Part One
Part Two
Part Three
Part Four
Part Five
Part Six
Part Seven
Part Eight
Part Nine
Part Ten
Part Eleven
Spoilers
Introspectre is a re-telling/modernisation of The Call of Cthulhu by HP Lovecraft. That much should have been obvious to any Mythos fan from the Mythos tag and the names of some of the characters.
As with Cichol’s Children I was looking for a way to make the Mythos scary again and the best way to do that is, I think, to bring a bit of uncertainty and change back into it and never to truly, explicitly, name the creature.
Cthulhu was once the great symbol of existential horror and madness but through popularity has been debased to the point where he’s no longer scary. He’s a proto-kaiju, a Hello Kitty with tentacles, a cliché.
So what if you strip Cthulhu back to the base concepts and then build it back up? Cthulhu is apocalyptic, madness, incomprehensible. He is a threat we cannot understand and as much an infectious madness as anything else.

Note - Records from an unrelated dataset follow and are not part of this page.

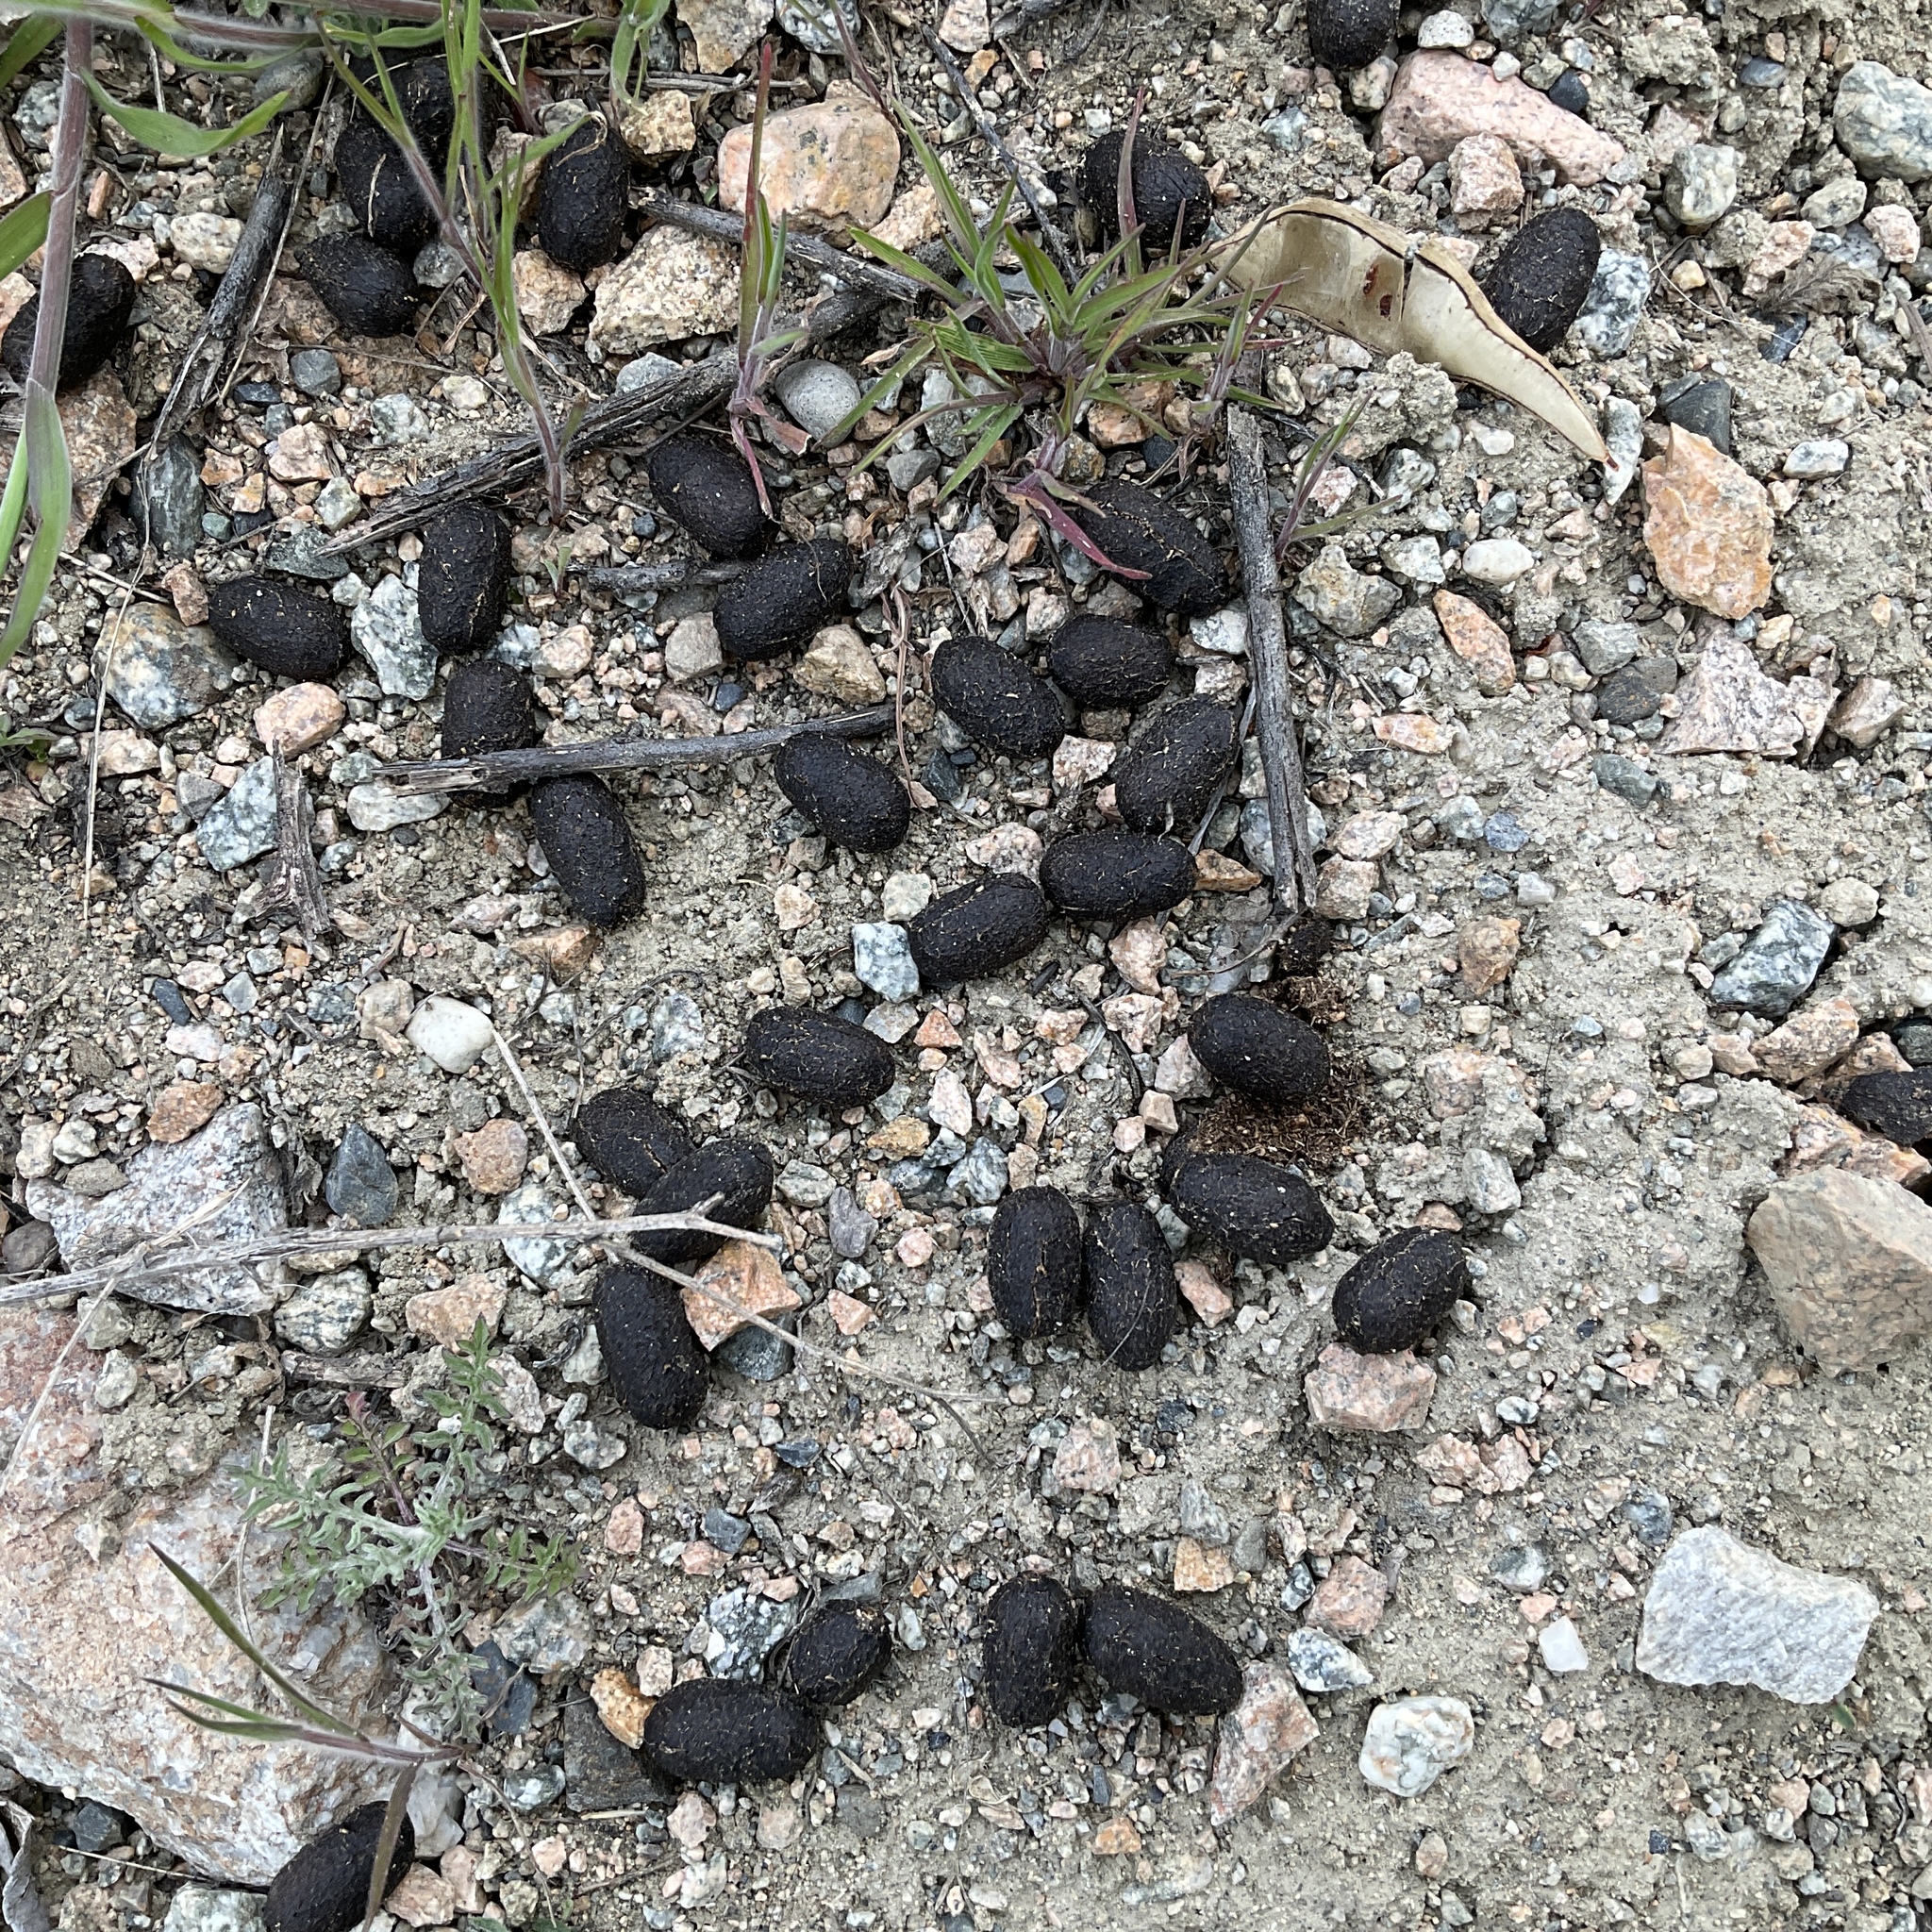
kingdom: Animalia
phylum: Chordata
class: Mammalia
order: Artiodactyla
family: Cervidae
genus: Odocoileus
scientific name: Odocoileus hemionus
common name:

So the sea becomes the human mind. The time is right when we talk too much, when the ubiquitous chatter of the modern world becomes the neural pathways of a monster that is us, but is more than us. When the stars are right, it is our fault and a neurological singularity takes us all with it.
I hope you enjoyed it and get the reasoning behind the idea and the desire to recreate a classic in a way that can be scary again.
Introspectre was written in one sitting with no prep, only an idea that’s been lingering a while. If I decide to publish it, it will be rewritten and expanded.